2020年の夏に行われた史上初の甲子園高校野球交流試合の開幕戦に登場し、勝利を挙げた埼玉県の花咲徳栄高校。
当時、チームの主将を務めていたのは、高校通算50発のスラッガーとして注目を集め、甲子園で選手宣誓の大役も担った井上朋也選手である。
井上選手は、中学時代はボーイズチームに所属し通算24本塁打を放つと、日本代表として挑んだ世界大会でも優勝に貢献するなど、注目を集める存在であった。

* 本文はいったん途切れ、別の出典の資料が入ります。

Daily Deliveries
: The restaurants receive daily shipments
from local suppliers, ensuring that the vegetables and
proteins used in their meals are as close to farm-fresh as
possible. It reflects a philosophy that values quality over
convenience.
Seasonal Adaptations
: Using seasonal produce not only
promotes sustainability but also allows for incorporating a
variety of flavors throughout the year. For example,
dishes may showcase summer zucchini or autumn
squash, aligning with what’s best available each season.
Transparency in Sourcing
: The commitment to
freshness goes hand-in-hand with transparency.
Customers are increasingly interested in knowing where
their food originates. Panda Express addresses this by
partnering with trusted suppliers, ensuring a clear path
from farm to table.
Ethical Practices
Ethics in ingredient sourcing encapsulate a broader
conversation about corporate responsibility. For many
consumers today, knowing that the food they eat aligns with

そんな実績を持ち、花咲徳栄へ入学すると、1年春からベンチ入りやレギュラーの座を掴んだことで、全国やプロから注目を浴びる存在となった。
しかし、初めて挑んだ甲子園では、活躍も見せた反面、2回戦の最終回二死の同点または逆転の絶好のチャンスで、三振を喫しチームも敗れるという悔しい結果に終わった。

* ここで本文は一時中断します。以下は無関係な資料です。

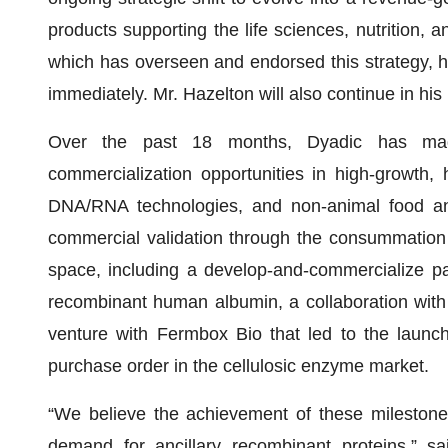
products supporting the life sciences, nutrition, a
which has overseen and endorsed this strategy, h
immediately. Mr. Hazelton will also continue in his 
Over the past 18 months, Dyadic has made 
commercialization opportunities in high-growth,
DNA/RNA technologies, and non-animal food and 
commercial validation through the consummation of
space, including a develop-and-commercialize par
recombinant human albumin, a collaboration with
venture with Fermbox Bio that led to the launch
purchase order in the cellulosic enzyme market.
“We believe the achievement of these milestones
demand for ancillary recombinant proteins,” s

リベンジを誓い、翌年も甲子園に出場するが、今度は初戦敗退、更には最後のセンバツや夏の選手権は、コロナ禍により中止となるなど、我慢の時期が続いた。
それでも、チームの主将として、声で鼓舞したり、自主練習を始めとした努力に取り組む姿勢でチームに手本を示すなど、精一杯できることに励んだ。
迎えた最後の甲子園となった交流試合では、甲子園という言葉を糧に頑張れたことへの感謝を、選手宣誓とプレーで表現し、最高の夏を過ごしたのであった。